Moving forward, robust clinical validation through prospective and randomized studies, alongside transparent and inclusive reporting of demographic data, is essential. Such measures will better safeguard effective and equitable use of AI medical devices across diverse patient populations. Clinicians and regulators must emphasize continuous postmarket surveillance to promptly detect and mitigate any performance degradation or biases.
This study highlights an urgent need to balance innovation with rigorous evidence to fully realize the potential of AI in clinical medicine while minimizing risks associated with premature or inadequately validated technology adoption.
References
1. Windecker D, Baj G, Shiri I, Kazaj PM, Kaesmacher J, Gräni C, Siontis GCM. Generalizability of FDA-Approved AI-Enabled Medical Devices for Clinical Use. JAMA Netw Open. 2025 Apr 1;8(4):e258052. doi:10.1001/jamanetworkopen.2025.8052. PMID:40305017; PMCID:PMC12044510.
2. Topol EJ. High-performance medicine: the convergence of human and artificial intelligence. Nat Med. 2019 Jan;25(1):44-56. doi:10.1038/s41591-018-0300-7.
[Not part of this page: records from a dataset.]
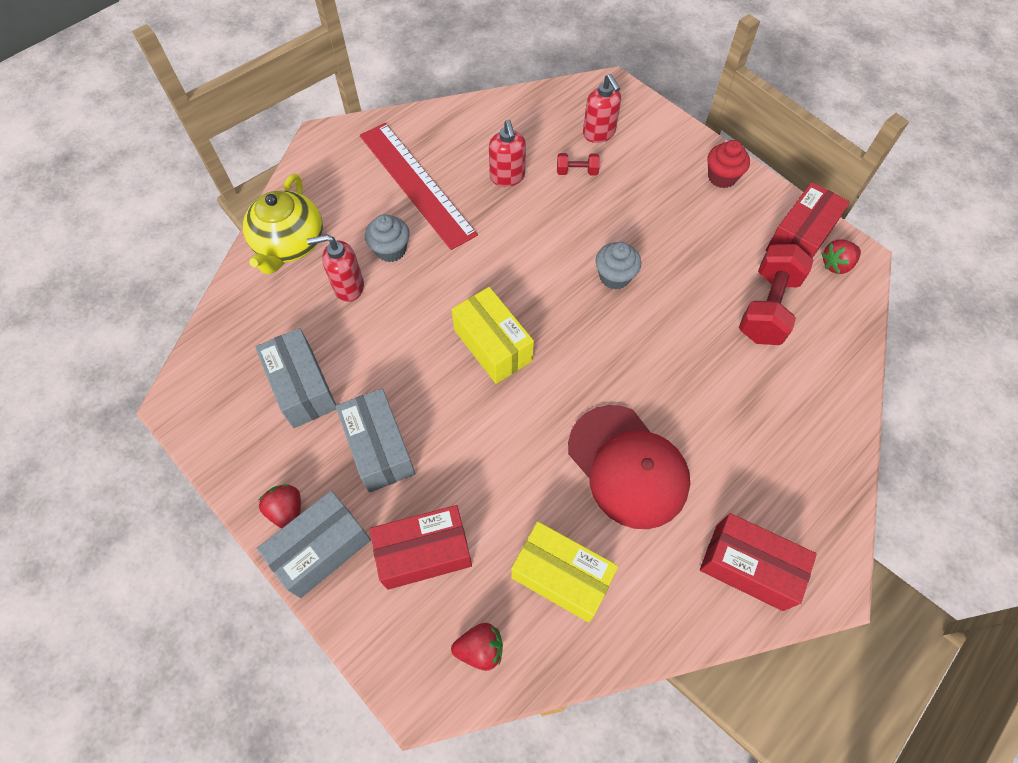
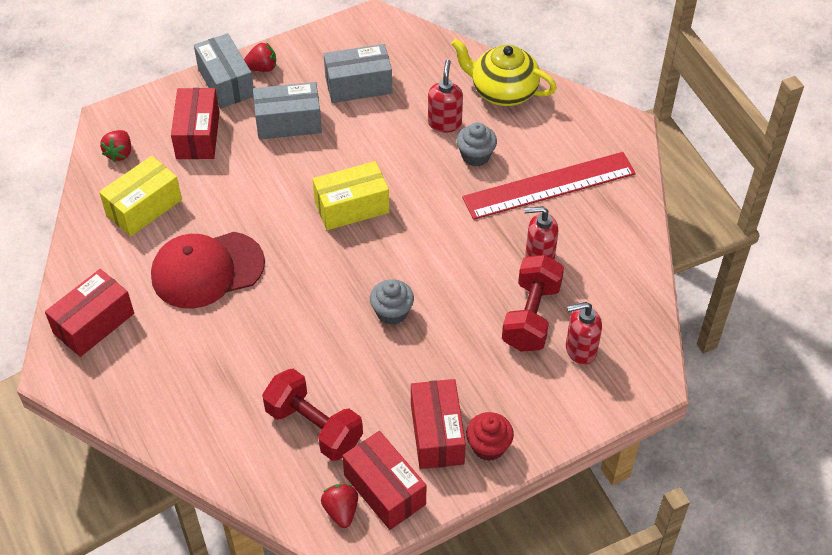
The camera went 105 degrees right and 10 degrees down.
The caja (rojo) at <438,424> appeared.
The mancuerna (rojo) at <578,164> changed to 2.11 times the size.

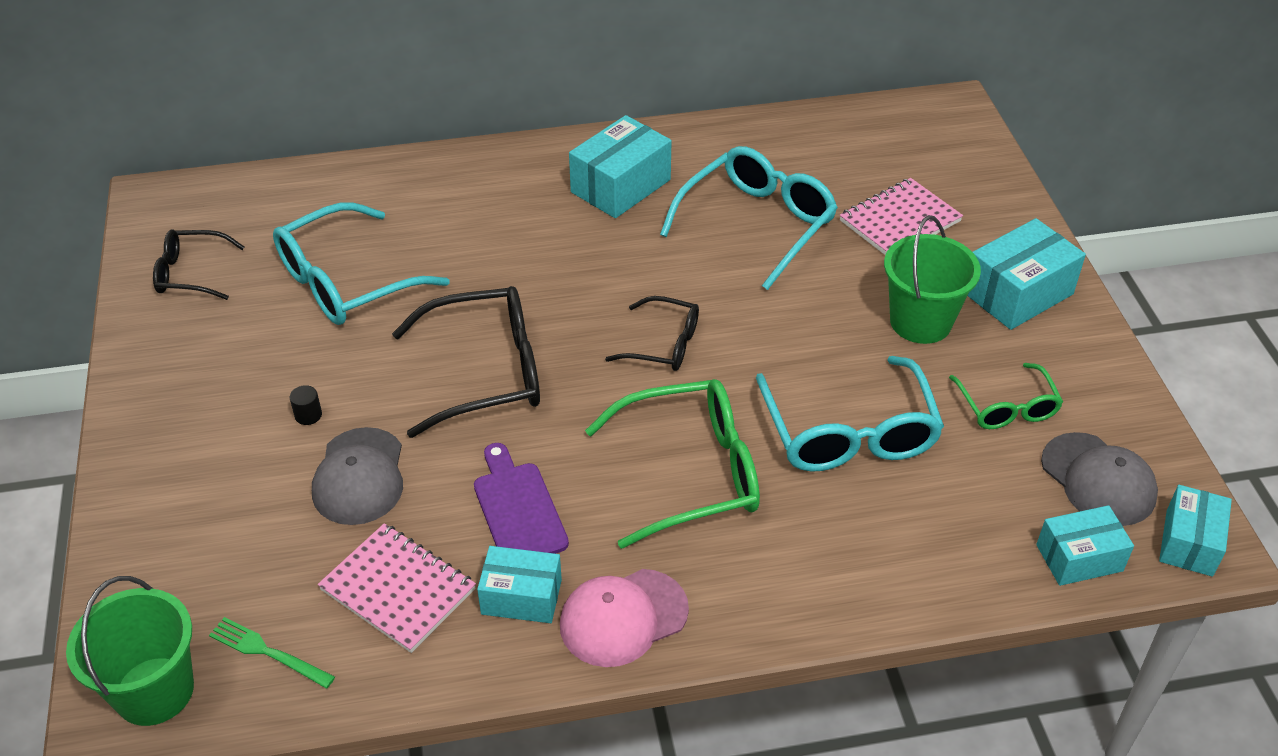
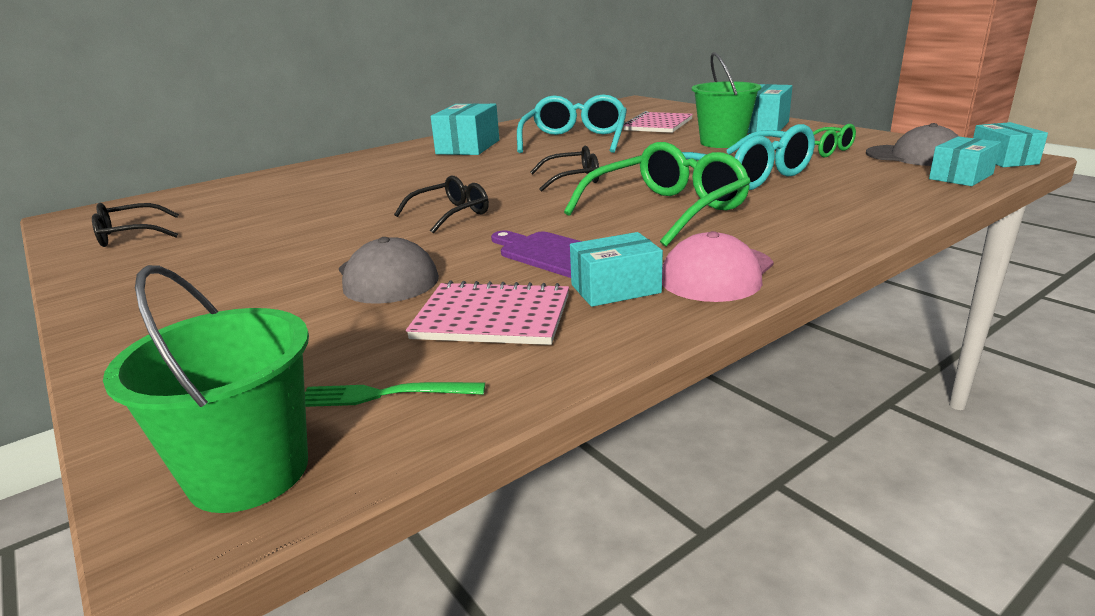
The camera went 25 degrees left and 20 degrees down.
The gafas (turquesa) at <361,263> disappeared.
The cilindro (negro) at <306,405> disappeared.
The gafas (negro) at <466,362> changed to 0.58 times the size.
3. Amann J, Blasimme A, Vayena E, Frey D, Madai VI. Explainability for artificial intelligence in healthcare: a multidisciplinary perspective. BMC Med Inform Decis Mak. 2020 Oct 20;20(1):310. doi:10.1186/s12911-020-01332-6.
4. FDA. Artificial Intelligence and Machine Learning (AI/ML)-Based Software as a Medical Device (SaMD) Action Plan. FDA.gov. 2021.
5. Gottesman O, Johansson F, Komorowski M, Faisal AA, Sontag D, Doshi-Velez F, Celi LA, Badawi O. Guidelines for Reinforcement Learning in Healthcare. Nat Med. 2019 Jan;25(1):16-18. doi:10.1038/s41591-018-0342-5.